RE: e2e
2007-08-20 15:17:37
My appologies for not replying earlier.
Yes, Fred, you are entirely correct here and this was the original point that I
raised in the plenary. David Clark is not the sort of person to propose a
dogma. As you point out the original paper is couched in terms of 'here are
some issues you might want to consider'.
The post you were responding to was on a secondary point where people were
complaining that I mischaracterized 'functionality' as 'complexity'. To be
honest it strikes me as a footling distinction without a difference, the type
of thing that is raised when people have mistaken an engineering principle for
an article of faith.
A more accurate precis would of course be something on the lines of "think hard
about where you put complexity, it has often proved advantageous to keep
application specific complexity out of the core'. We can argue over the wording
but there is no real substitute for reading the paper.
Which is what prompted the original point I made in the plenary: when someone
is using the end to end principle to slap down some engineering proposal they
don't like I would at least like them to appear to have read the paper they are
quoting as holy scripture.
There are relatively few engineering architectures that are intrinsically good
or bad. The telephone network managed very well for almost a century with their
architecture. The Internet has done well for a quarter century with almost the
opposite architecture. The key is appropriateness. The telephone architecture
was appropriate in the circumstances for which is was designed, the same for
the Internet.
The Internet has changed and we need to recognize that there may be different
circumstances that lead to the desirability of a different approach. My belief
is that the most appropriate architecture for today's needs is a synthesis
which recognizes both the need for the network core to be application neutral
and the need for individual member networks of the Internet to exercise control
over their own networks, both to protect the assets they place on their network
and to protect the Internet from abuse originating from or relayed through
their network.
-----Original Message-----
From: Fred Baker [mailto:fred(_at_)cisco(_dot_)com]
Sent: Tuesday, August 14, 2007 5:22 PM
To: Hallam-Baker, Phillip; John Kristoff
Cc: ietf(_at_)ietf(_dot_)org
Subject: Re: e2e
On Jul 26, 2007, at 8:47 PM, Hallam-Baker, Phillip wrote:
I don't think that I am misrepresenting the paper when I
summarize it
as saying 'keep the complexity out of the network core'
I'm slogging through some old email, and choose to pick up on this.
Following Noel's rant (which is well written and highly
correct), it is not well summarized that way. For example,
quoting from the paper, "Performing a function at a low level
may be more efficient, if the function can be performed with
a minimum perturbation of the machinery already included in
the low-level subsystem". So, for example, while we generally
want retransmissions to run end to end, in an 802.11 network
there is a clear benefit that can be gained at low cost in
the RTS/CTS and retransmission behaviors of that system.

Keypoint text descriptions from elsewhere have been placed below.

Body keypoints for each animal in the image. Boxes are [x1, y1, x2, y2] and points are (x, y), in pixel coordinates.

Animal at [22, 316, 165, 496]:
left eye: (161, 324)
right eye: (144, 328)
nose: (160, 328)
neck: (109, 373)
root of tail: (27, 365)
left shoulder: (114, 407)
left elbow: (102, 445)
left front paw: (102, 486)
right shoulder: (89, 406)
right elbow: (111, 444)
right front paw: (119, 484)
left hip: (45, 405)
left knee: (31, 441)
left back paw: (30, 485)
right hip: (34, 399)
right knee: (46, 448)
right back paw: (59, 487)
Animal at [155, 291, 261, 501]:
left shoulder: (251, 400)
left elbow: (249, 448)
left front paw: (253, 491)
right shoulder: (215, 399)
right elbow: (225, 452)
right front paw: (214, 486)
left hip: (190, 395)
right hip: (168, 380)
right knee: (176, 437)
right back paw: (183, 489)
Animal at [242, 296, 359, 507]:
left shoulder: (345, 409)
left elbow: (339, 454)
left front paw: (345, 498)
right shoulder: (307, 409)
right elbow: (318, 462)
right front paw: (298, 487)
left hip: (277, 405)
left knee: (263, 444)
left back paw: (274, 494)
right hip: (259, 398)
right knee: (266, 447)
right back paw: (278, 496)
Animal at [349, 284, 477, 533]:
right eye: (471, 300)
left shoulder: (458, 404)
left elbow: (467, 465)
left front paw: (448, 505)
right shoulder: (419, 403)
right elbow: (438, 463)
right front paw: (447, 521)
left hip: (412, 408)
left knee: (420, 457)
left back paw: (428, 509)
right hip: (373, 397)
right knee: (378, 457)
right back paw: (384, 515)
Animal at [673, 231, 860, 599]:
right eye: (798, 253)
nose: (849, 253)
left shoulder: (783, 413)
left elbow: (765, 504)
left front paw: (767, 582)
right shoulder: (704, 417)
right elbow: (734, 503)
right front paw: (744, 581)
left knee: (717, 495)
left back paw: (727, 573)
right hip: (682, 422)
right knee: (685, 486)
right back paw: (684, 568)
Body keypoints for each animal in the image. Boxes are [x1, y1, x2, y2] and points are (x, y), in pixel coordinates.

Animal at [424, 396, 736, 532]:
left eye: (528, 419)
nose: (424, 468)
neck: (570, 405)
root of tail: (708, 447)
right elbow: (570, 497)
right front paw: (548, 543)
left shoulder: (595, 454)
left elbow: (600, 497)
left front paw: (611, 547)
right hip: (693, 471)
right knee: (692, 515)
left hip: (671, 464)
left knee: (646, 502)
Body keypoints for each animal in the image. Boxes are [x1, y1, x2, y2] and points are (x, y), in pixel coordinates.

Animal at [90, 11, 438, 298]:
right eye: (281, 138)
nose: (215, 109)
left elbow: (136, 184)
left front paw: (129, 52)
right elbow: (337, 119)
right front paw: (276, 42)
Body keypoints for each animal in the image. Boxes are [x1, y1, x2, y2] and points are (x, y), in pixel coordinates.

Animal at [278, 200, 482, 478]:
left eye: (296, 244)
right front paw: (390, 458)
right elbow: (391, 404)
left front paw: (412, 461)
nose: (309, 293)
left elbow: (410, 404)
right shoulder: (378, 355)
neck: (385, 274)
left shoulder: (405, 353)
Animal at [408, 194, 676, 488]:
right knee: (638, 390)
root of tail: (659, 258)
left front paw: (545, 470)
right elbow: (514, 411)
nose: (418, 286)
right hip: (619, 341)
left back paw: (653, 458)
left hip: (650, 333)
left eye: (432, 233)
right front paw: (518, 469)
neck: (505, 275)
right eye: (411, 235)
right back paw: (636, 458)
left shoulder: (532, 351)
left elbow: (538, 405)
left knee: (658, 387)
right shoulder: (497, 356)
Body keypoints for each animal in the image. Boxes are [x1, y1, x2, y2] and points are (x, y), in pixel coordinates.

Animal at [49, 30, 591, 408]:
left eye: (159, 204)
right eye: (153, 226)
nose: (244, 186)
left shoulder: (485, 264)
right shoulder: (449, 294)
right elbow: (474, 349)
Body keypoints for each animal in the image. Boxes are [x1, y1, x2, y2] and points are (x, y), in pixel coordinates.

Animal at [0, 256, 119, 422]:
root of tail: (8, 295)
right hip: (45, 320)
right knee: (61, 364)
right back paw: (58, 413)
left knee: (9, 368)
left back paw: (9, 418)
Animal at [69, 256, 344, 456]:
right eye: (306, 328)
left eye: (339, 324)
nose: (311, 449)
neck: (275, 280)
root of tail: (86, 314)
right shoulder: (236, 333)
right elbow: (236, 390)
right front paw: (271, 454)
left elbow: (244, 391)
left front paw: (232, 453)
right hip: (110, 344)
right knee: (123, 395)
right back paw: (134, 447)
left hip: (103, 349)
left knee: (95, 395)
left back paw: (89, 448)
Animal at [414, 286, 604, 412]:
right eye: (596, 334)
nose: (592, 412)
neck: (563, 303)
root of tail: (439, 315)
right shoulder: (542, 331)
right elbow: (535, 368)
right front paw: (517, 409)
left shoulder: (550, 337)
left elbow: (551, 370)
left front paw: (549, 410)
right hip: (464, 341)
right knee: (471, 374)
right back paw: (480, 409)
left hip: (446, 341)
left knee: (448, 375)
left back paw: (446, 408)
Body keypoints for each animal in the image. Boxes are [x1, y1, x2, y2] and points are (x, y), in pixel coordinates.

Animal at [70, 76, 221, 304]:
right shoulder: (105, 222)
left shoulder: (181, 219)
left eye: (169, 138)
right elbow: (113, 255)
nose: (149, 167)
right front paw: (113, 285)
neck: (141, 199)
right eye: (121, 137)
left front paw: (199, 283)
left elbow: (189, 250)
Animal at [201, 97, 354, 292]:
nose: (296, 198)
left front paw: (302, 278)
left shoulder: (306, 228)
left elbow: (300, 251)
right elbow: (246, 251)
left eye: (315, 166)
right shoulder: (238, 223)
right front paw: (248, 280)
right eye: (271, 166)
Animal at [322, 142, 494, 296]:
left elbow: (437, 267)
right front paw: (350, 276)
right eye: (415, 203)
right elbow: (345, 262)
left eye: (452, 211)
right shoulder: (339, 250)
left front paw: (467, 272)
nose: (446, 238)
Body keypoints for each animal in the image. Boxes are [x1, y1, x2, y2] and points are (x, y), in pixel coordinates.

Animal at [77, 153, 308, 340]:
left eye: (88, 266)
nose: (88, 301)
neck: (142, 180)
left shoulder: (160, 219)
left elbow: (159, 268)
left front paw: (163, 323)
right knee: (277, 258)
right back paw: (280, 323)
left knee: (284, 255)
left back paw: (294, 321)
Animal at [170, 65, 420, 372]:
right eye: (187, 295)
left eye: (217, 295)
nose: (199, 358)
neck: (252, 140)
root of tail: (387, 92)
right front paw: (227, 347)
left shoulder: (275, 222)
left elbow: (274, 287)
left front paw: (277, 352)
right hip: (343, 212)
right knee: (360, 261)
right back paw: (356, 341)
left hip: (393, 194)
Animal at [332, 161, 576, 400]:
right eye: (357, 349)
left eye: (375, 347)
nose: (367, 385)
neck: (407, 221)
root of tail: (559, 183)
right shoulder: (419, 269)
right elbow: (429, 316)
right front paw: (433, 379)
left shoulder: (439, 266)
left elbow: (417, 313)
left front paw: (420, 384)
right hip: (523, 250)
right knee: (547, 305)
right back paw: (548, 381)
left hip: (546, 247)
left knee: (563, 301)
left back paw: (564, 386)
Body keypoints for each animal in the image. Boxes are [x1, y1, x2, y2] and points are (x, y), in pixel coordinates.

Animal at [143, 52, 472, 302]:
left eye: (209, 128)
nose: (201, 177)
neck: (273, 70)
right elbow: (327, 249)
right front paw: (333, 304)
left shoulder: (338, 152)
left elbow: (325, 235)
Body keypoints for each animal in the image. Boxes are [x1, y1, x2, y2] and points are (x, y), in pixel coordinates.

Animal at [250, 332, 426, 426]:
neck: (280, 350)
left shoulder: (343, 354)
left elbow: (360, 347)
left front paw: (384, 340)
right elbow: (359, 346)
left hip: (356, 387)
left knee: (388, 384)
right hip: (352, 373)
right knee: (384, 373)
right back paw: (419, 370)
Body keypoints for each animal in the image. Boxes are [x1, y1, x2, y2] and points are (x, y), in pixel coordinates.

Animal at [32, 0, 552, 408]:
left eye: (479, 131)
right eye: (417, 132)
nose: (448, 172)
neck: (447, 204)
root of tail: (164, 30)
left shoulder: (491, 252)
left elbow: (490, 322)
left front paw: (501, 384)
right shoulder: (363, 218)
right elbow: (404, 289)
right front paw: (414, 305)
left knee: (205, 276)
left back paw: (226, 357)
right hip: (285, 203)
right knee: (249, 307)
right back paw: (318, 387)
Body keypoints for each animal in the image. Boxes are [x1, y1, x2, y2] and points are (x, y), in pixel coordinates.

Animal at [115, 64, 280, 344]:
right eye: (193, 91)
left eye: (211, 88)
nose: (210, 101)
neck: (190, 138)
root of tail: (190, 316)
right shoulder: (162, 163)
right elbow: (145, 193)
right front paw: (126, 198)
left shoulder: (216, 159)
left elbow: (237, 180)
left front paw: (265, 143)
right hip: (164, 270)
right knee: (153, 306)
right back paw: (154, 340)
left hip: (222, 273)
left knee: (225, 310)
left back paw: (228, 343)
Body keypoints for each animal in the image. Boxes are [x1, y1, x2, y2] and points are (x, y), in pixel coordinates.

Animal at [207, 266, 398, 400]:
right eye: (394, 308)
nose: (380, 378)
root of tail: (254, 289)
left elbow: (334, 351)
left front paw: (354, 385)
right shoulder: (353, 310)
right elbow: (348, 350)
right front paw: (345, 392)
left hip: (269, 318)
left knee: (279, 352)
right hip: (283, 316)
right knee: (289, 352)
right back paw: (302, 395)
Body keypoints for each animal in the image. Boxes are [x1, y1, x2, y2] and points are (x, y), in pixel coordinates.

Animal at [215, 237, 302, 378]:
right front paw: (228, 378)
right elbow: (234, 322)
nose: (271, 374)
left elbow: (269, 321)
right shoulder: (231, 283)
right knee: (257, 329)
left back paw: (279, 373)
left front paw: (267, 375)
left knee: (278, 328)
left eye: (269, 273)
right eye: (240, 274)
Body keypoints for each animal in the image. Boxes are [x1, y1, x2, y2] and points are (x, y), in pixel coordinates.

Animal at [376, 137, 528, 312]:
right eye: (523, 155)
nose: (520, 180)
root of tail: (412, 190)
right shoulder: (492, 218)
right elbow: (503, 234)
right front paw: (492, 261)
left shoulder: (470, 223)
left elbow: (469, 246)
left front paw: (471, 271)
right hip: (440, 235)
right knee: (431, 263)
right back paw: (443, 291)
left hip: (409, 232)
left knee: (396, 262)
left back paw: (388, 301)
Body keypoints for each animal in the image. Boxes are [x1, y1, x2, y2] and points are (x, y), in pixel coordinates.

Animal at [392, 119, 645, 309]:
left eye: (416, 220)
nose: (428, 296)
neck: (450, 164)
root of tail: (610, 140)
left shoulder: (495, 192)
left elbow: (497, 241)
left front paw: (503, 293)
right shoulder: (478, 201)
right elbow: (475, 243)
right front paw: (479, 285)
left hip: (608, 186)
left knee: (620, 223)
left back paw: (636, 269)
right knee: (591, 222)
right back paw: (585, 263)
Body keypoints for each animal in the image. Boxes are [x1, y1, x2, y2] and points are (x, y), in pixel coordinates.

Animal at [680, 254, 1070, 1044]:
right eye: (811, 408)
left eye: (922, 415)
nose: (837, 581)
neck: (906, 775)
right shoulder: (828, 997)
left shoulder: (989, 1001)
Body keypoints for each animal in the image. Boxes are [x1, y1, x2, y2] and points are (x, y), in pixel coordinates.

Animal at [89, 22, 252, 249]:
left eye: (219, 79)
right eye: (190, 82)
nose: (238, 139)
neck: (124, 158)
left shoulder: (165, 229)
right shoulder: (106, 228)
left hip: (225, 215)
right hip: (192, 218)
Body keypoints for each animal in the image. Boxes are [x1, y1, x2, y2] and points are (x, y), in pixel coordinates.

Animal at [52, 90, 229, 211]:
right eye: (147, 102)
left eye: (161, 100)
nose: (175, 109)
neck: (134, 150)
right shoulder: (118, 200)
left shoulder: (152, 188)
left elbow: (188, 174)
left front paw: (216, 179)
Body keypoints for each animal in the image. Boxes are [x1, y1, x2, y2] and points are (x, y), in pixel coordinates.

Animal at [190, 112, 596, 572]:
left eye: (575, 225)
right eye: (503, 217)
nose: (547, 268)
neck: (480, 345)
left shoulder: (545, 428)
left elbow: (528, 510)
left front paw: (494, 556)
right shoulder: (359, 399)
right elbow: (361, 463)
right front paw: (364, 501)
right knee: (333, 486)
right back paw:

My precis would be: "in deciding where functionality should
be placed, do so in the simplest, cheapest, and most reliable
manner when considered in the context of the entire network.
That is usually close to the edge."
Let's take a very specific algorithm. In the IP Internet, we
do routing - BGP, OSPF, etc ad nauseum. Routing, as anyone
who has spent much time with it will confirm, can be complex
and results in large amounts of state maintained in the core.
There are alternatives to doing one's routing in the core;
consider IEEE 802.5 Source Routing for an example that
occurred (occurs?) in thankfully-limited scopes.
We could broadcast DNS requests throughout the Internet with
trace- route-and-record options and have the target system
reply using the generated source route. Or not... Sometimes,
there is a clear case for complexity in the network, and state.
Let me mention also a different consideration, related to
business and operational impact. Various kinds of malware
wander around the network. One can often identify them by the
way that they find new targets to attack - they probe for
them using ARP scans, address scans, and port scans. We have
some fairly simple approaches to using this against them,
such as configuring a tunnel to a honeypot on some subset of
the addresses on each LAN in our network (a so-called "grey
net"), or announcing the address or domain name of our
honeypot in a web page that we expect to be harvested.
Honeypots, null routes announced in BGP, remediation
networks, and grey networks are all examples of intelligence
in the network that is *not* in the laptop it is protecting.
The end to end arguments that I am familiar with argue not
for knee- jerk design-by-rote, but for the use of the mind.
One wants to design systems that are relatively simple both
to understand and to maintain, and to isolate for diagnosis.
The arguments do not say that leaving all intelligence and
functionality in the end system is the one true religion;
they observe, however, that the trade-offs in the general
case do lead one in that direction as a first intuition.